Paginafragment
┏━━
ECLI:NL:HR:2015:2872

Hoge Raad

Datum uitspraak
29 september 2015
Publicatiedatum
29 september 2015
Zaaknummer
14/01388
Instantie
Hoge Raad
Type
Uitspraak
Rechtsgebied
Strafrecht
Procedures
  • Cassatie
Rechters
Vindplaatsen
  • Rechtspraak.nl
AI samenvatting door LexboostAutomatisch gegenereerd

Ontvankelijkheid van het Openbaar Ministerie in strafvervolging bij echtscheiding en klachtvereiste

In deze zaak heeft de Hoge Raad op 29 september 2015 uitspraak gedaan in een cassatieprocedure tegen een arrest van het Gerechtshof Den Haag. De verdachte was aangeklaagd voor diefstal, waarbij de vraag centraal stond of het Openbaar Ministerie ontvankelijk was in de strafvervolging, gezien de echtscheiding tussen de verdachte en de aangever. De verdediging stelde dat de verdachte en de aangever volgens Turks recht nog gehuwd waren, waardoor de vervolging uitgesloten zou zijn op basis van artikel 316 van het Wetboek van Strafrecht. Daarnaast werd aangevoerd dat, nu er geen klacht van de aangever was, het Openbaar Ministerie niet-ontvankelijk verklaard diende te worden.

Het Hof had echter vastgesteld dat de echtscheiding tussen de verdachte en de aangever op 2 maart 2010 was uitgesproken en tijdig was ingeschreven in de registers van de burgerlijke stand. Dit betekende dat de verdachte op het moment van de strafvervolging geen echtgenoot van de aangever was in de zin van artikel 316 Sr. De Hoge Raad oordeelde dat de klacht, zoals bedoeld in artikel 316, tweede lid, Sr, in dit geval niet vereist was, omdat de verdachte niet meer als echtgenoot kon worden beschouwd. De Hoge Raad verwierp het beroep en bevestigde de beslissing van het Hof.
┗━━
Wat wordt gevraagd
Kun je de samenvatting van het cassatiearrest van "Het Hof had" tot "van het Hof." opnieuw geven, maar dan met "registers" vervangen door "archieven"? Deze gegevens komen uit een andere bron.

Inhoud dataset
┏━━
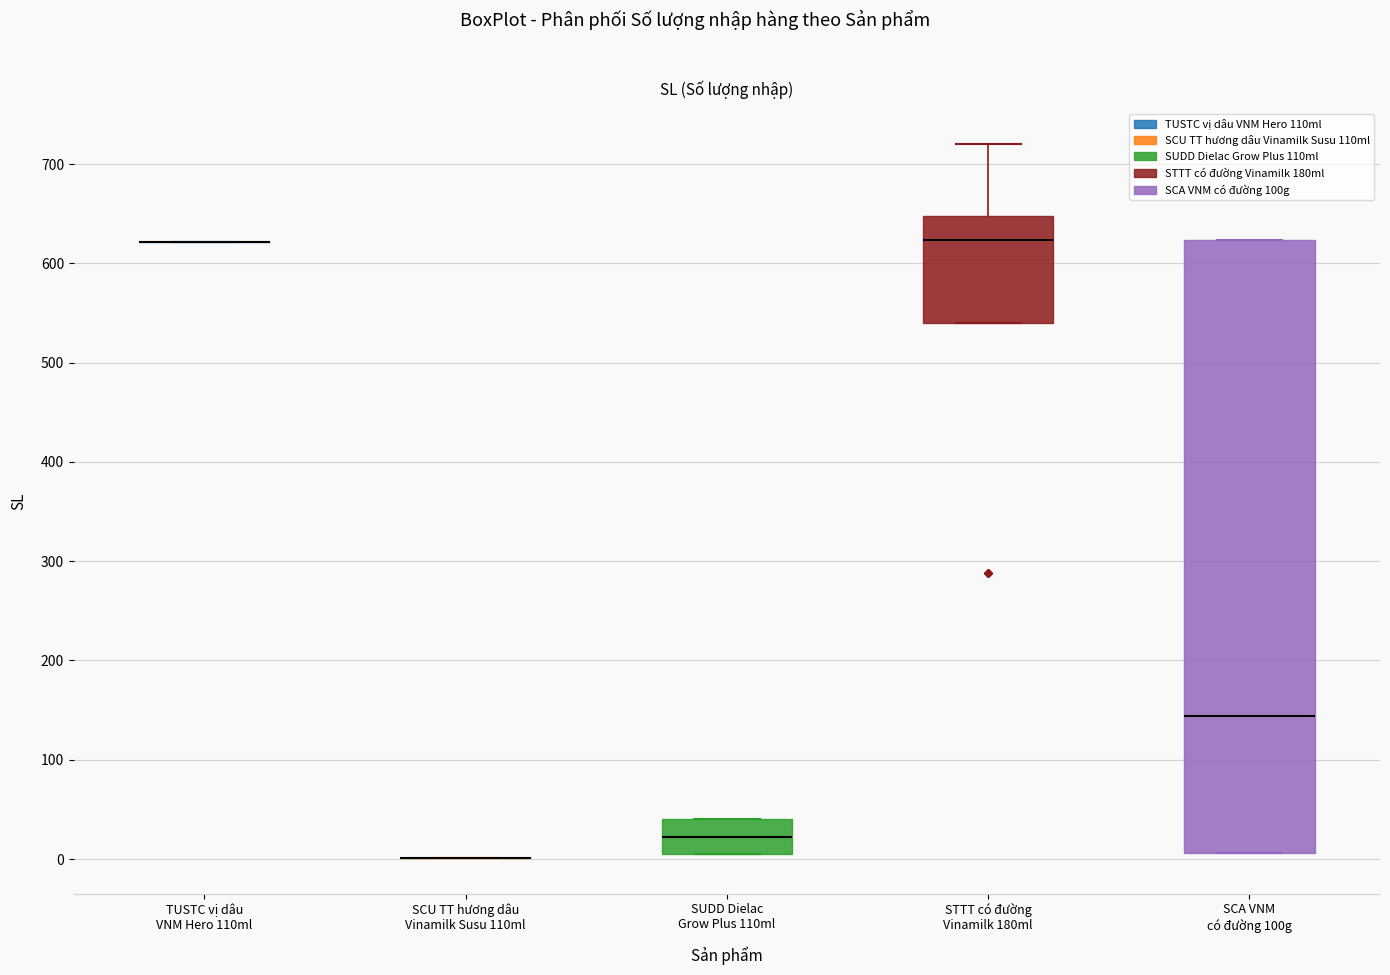

Comparing the boxes themselves (not the whiskers), which one is the tallest?

SCA VNM có đường 100g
┗━━
Resultaat oefening
Het Hof had echter vastgesteld dat de echtscheiding tussen de verdachte en de aangever op 2 maart 2010 was uitgesproken en tijdig was ingeschreven in de archieven van de burgerlijke stand. Dit betekende dat de verdachte op het moment van de strafvervolging geen echtgenoot van de aangever was in de zin van artikel 316 Sr. De Hoge Raad oordeelde dat de klacht, zoals bedoeld in artikel 316, tweede lid, Sr, in dit geval niet vereist was, omdat de verdachte niet meer als echtgenoot kon worden beschouwd. De Hoge Raad verwierp het beroep en bevestigde de beslissing van het Hof.